[Collected data]
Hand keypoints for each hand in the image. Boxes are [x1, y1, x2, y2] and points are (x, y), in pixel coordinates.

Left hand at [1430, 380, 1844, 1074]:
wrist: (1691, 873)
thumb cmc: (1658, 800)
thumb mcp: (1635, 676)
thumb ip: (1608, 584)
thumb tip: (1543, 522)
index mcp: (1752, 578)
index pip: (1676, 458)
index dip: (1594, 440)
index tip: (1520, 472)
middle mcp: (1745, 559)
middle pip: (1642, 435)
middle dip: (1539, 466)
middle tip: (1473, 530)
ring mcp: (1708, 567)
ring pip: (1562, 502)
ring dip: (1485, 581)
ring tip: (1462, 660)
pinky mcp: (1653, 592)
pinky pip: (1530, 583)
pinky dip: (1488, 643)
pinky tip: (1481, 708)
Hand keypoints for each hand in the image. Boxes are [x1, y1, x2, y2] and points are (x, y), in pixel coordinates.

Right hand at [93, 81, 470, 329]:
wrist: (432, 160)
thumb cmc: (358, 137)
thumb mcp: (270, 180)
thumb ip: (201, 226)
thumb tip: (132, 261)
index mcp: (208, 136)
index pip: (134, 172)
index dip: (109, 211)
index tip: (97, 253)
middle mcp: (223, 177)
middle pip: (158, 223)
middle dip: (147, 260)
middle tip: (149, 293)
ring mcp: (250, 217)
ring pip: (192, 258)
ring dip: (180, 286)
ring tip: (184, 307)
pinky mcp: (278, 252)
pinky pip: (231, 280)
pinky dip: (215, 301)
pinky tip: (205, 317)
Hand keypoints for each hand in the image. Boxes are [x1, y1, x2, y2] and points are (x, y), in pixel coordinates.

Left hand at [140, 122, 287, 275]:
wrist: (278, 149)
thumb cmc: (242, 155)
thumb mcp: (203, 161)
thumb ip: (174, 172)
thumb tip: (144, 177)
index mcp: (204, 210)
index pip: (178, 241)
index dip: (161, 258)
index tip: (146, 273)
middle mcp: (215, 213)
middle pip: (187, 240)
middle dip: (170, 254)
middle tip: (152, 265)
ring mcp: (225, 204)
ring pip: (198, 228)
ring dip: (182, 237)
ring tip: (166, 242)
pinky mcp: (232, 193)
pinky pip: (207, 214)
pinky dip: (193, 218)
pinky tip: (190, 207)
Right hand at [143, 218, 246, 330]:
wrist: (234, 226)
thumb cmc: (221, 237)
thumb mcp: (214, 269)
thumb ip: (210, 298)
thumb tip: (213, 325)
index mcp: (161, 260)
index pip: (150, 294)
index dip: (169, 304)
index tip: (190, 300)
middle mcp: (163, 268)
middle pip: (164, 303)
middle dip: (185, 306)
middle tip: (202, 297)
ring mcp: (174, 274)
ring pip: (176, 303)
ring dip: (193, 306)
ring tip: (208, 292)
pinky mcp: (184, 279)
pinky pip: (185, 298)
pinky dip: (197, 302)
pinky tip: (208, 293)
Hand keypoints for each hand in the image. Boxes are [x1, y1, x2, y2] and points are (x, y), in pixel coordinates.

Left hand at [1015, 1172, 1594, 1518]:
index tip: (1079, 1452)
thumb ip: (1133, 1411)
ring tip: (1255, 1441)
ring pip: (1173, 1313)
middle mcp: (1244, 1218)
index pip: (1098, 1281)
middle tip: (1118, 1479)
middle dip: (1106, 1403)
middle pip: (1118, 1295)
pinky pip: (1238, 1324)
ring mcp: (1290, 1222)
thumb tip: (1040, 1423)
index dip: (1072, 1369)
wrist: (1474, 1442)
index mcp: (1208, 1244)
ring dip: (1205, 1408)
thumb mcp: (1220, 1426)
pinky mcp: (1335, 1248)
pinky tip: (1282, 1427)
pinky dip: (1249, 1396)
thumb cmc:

» DESCRIPTION OF THE TASK
Your response should be the lines above from the first to the one containing "pinky tip: (205, 317)", inclusive, each given exactly.

» OUTPUT OF THE TASK
Hand keypoints for each hand in the image. Boxes are [x1, y1, x2, y2] and points are (x, y), in pixel coordinates.

Left hand at [1430, 380, 1844, 1074]:
wrist: (1691, 873)
thumb cmc: (1658, 800)
thumb mcp: (1635, 676)
thumb ip: (1608, 584)
thumb tip: (1543, 522)
index mcp: (1752, 578)
index pip: (1676, 458)
index dip: (1594, 440)
index tip: (1520, 472)
middle mcp: (1745, 559)
middle pip: (1642, 435)
middle dip: (1539, 466)
middle tip: (1473, 530)
ring mcp: (1708, 567)
ring pip: (1562, 502)
ring dip: (1485, 581)
ring tip: (1462, 660)
pinky mcp: (1653, 592)
pinky pip: (1530, 583)
pinky dip: (1488, 643)
pinky tip: (1481, 708)
Hand keypoints for each hand in the image. Boxes are [x1, y1, x2, y2] and points are (x, y), in pixel coordinates.

Right hand at [93, 81, 470, 329]:
wrist: (432, 160)
thumb cmc: (358, 137)
thumb mcp: (270, 180)
thumb ip: (201, 226)
thumb tip: (132, 261)
index mcp: (208, 136)
index pip: (134, 172)
index dip: (109, 211)
index tip: (97, 253)
middle mcp: (223, 177)
middle pip: (158, 223)
middle dip: (147, 260)
middle tip: (149, 293)
ring mcp: (250, 217)
ring pip: (192, 258)
ring dip: (180, 286)
ring tip: (184, 307)
pinky mcp: (278, 252)
pinky pip: (231, 280)
pinky dip: (215, 301)
pinky tip: (205, 317)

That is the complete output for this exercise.